From the records below, set down exactly the lines starting with the line that contains "line: (728, 1488) -> (849, 1734), removed" and going on through the line that contains "line: (675, 362) -> (677, 197), removed". Nothing else is wanted.

===== Data shown =====

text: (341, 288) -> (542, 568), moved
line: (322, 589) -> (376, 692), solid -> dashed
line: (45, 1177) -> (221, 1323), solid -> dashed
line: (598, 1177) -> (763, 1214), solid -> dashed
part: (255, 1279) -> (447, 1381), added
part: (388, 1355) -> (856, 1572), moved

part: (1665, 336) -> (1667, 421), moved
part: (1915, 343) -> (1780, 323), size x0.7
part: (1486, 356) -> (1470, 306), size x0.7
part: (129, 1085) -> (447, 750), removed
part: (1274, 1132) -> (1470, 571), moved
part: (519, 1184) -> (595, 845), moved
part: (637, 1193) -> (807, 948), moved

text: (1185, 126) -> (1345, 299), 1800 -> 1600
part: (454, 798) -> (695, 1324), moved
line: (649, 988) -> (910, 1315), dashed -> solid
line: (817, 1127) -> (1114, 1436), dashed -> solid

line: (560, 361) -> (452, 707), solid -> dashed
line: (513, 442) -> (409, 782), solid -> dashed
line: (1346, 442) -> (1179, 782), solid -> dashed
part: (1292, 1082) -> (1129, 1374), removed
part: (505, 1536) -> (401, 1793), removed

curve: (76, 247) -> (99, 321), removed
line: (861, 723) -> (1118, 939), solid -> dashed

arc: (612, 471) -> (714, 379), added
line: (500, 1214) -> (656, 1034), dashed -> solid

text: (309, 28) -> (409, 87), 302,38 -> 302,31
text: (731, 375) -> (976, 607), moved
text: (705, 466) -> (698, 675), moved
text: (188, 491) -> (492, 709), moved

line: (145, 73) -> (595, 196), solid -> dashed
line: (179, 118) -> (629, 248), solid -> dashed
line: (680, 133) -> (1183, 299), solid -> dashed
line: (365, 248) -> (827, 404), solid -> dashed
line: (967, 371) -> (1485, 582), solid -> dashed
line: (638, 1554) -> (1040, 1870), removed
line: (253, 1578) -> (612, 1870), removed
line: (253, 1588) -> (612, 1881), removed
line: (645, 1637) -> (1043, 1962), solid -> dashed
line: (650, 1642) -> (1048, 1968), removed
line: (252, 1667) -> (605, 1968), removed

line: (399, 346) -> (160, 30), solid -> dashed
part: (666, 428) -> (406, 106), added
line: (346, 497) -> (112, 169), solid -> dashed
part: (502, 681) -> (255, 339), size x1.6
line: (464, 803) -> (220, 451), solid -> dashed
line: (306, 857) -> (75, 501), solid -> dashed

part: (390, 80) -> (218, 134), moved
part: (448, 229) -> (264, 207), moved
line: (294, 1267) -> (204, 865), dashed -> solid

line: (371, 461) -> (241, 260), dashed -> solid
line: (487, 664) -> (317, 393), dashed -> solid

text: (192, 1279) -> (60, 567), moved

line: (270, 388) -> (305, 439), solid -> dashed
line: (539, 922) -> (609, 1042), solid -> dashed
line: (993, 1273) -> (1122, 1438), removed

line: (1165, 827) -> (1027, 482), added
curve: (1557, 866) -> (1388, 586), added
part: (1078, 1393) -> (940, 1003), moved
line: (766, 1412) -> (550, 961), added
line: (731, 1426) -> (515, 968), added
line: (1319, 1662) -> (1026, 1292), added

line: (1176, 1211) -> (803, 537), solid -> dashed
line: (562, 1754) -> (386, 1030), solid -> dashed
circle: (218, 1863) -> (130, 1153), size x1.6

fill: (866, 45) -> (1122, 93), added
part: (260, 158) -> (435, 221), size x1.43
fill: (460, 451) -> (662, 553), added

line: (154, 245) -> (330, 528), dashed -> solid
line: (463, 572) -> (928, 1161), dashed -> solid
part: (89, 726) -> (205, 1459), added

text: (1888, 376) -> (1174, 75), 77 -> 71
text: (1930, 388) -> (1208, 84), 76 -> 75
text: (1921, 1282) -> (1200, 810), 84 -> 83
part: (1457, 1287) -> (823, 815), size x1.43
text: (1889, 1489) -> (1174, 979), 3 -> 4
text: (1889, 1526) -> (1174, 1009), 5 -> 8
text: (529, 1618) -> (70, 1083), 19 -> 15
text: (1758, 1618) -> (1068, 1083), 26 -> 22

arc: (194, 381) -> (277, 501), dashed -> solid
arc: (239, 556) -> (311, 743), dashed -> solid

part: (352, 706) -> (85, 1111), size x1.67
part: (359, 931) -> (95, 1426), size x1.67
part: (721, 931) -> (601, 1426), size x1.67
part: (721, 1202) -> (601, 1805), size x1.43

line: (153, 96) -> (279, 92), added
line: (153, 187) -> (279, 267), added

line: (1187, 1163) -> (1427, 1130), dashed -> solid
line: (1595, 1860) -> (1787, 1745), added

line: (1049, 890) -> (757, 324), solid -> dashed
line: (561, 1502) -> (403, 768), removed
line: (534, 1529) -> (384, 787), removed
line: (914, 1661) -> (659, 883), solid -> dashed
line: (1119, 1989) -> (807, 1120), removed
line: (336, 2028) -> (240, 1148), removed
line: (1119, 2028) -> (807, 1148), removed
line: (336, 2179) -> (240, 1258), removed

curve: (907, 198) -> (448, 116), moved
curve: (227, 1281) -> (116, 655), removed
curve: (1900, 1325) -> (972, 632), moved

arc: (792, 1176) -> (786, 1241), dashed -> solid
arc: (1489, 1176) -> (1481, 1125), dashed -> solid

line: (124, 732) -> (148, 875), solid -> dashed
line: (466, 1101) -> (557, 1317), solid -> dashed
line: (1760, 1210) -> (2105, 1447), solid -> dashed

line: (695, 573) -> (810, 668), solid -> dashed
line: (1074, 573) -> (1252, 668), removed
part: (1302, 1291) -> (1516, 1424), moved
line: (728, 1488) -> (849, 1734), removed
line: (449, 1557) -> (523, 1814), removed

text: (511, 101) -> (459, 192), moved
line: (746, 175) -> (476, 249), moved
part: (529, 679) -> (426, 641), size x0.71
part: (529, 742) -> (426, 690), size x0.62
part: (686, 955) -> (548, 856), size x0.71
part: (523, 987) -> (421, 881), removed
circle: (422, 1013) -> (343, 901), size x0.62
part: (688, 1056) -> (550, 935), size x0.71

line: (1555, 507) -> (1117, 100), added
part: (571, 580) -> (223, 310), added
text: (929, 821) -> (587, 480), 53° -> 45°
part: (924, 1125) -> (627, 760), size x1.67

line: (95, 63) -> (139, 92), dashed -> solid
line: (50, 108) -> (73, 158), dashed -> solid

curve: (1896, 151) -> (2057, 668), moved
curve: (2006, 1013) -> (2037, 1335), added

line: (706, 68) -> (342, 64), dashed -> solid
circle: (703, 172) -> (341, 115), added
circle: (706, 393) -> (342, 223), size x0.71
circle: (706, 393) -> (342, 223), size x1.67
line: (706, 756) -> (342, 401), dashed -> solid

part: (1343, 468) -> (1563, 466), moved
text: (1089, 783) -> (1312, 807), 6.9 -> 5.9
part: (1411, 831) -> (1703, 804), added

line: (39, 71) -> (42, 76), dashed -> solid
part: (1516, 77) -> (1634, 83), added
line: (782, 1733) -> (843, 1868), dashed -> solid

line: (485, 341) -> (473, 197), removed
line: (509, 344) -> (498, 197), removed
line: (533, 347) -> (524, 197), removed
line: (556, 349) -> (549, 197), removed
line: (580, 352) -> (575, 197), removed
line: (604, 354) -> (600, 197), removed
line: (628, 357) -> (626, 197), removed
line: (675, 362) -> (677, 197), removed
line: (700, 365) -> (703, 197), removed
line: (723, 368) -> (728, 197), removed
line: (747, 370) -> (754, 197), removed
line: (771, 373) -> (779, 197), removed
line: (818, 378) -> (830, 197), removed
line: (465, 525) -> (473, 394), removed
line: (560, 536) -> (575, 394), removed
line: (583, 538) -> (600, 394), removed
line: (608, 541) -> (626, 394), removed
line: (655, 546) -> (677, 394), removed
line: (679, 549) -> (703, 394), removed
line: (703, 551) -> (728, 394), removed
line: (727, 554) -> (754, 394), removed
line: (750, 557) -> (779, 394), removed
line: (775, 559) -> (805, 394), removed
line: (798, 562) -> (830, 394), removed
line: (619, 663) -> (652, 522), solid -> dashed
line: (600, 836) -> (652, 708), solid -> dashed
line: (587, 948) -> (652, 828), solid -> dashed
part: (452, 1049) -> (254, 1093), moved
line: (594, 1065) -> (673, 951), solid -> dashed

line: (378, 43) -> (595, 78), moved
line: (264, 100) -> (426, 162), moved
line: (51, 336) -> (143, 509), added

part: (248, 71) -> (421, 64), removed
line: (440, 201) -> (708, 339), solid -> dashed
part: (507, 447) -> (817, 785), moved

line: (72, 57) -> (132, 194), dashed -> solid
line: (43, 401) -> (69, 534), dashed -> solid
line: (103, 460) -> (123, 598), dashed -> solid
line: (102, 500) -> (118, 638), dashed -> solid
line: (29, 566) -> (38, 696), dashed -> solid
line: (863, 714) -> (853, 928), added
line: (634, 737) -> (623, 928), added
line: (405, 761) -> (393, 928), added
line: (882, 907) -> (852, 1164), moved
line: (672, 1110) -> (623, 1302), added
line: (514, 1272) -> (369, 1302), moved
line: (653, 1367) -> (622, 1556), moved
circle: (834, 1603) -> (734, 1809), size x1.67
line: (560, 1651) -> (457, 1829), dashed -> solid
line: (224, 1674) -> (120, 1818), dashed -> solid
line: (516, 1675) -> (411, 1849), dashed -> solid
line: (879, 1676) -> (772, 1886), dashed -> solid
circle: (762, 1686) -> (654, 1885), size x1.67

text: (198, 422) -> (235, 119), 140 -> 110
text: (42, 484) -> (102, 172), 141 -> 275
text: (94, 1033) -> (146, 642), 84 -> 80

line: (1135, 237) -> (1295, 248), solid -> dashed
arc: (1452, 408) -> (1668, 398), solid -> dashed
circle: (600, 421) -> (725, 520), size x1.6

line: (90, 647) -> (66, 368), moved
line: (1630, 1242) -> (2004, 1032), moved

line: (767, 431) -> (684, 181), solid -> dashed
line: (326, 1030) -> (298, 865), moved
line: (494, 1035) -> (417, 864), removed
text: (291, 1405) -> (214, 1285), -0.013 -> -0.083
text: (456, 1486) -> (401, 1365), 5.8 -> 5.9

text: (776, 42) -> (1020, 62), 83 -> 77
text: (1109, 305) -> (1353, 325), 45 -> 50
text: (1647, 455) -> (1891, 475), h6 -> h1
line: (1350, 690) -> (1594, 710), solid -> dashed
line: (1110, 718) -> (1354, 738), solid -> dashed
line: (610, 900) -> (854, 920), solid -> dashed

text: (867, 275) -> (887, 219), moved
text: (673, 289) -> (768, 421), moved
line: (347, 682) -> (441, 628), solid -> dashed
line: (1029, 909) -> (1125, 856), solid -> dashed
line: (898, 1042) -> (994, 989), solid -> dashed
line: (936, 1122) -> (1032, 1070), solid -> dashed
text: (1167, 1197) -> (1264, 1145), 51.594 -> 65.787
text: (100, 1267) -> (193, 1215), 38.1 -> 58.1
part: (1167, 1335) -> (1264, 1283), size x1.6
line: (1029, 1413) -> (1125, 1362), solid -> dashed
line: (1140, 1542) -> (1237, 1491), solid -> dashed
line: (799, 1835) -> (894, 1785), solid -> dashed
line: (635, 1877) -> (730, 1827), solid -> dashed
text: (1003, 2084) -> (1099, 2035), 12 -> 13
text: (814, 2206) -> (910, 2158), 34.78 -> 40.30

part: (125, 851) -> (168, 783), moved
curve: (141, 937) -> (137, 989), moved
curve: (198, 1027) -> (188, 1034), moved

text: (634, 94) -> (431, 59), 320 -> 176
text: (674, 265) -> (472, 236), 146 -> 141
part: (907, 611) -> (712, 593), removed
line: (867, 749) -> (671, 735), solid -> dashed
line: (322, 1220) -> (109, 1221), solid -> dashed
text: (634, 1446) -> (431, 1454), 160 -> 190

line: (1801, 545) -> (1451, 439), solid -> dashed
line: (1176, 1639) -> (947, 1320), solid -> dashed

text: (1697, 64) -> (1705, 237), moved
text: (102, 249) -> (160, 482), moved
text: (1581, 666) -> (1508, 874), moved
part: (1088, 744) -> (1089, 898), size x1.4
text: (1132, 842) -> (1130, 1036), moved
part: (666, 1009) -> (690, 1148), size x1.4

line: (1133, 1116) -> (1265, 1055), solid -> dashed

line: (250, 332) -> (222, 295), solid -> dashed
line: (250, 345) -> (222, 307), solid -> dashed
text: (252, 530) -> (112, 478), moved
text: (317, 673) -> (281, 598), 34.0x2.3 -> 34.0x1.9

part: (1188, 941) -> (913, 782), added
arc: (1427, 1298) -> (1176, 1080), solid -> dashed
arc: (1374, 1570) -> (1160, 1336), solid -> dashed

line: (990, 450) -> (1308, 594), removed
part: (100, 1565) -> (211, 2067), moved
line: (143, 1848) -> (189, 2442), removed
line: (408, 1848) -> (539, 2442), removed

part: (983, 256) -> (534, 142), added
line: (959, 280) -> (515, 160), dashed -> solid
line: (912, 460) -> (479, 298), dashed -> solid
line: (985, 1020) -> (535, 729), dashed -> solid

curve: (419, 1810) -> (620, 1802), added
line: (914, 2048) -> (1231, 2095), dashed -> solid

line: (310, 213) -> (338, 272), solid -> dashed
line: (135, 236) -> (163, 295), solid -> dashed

=====

• **Task answer**:
line: (728, 1488) -> (849, 1734), removed
line: (449, 1557) -> (523, 1814), removed

text: (511, 101) -> (459, 192), moved
line: (746, 175) -> (476, 249), moved
part: (529, 679) -> (426, 641), size x0.71
part: (529, 742) -> (426, 690), size x0.62
part: (686, 955) -> (548, 856), size x0.71
part: (523, 987) -> (421, 881), removed
circle: (422, 1013) -> (343, 901), size x0.62
part: (688, 1056) -> (550, 935), size x0.71

line: (1555, 507) -> (1117, 100), added
part: (571, 580) -> (223, 310), added
text: (929, 821) -> (587, 480), 53° -> 45°
part: (924, 1125) -> (627, 760), size x1.67

line: (95, 63) -> (139, 92), dashed -> solid
line: (50, 108) -> (73, 158), dashed -> solid

curve: (1896, 151) -> (2057, 668), moved
curve: (2006, 1013) -> (2037, 1335), added

line: (706, 68) -> (342, 64), dashed -> solid
circle: (703, 172) -> (341, 115), added
circle: (706, 393) -> (342, 223), size x0.71
circle: (706, 393) -> (342, 223), size x1.67
line: (706, 756) -> (342, 401), dashed -> solid

part: (1343, 468) -> (1563, 466), moved
text: (1089, 783) -> (1312, 807), 6.9 -> 5.9
part: (1411, 831) -> (1703, 804), added

line: (39, 71) -> (42, 76), dashed -> solid
part: (1516, 77) -> (1634, 83), added
line: (782, 1733) -> (843, 1868), dashed -> solid

line: (485, 341) -> (473, 197), removed
line: (509, 344) -> (498, 197), removed
line: (533, 347) -> (524, 197), removed
line: (556, 349) -> (549, 197), removed
line: (580, 352) -> (575, 197), removed
line: (604, 354) -> (600, 197), removed
line: (628, 357) -> (626, 197), removed
line: (675, 362) -> (677, 197), removed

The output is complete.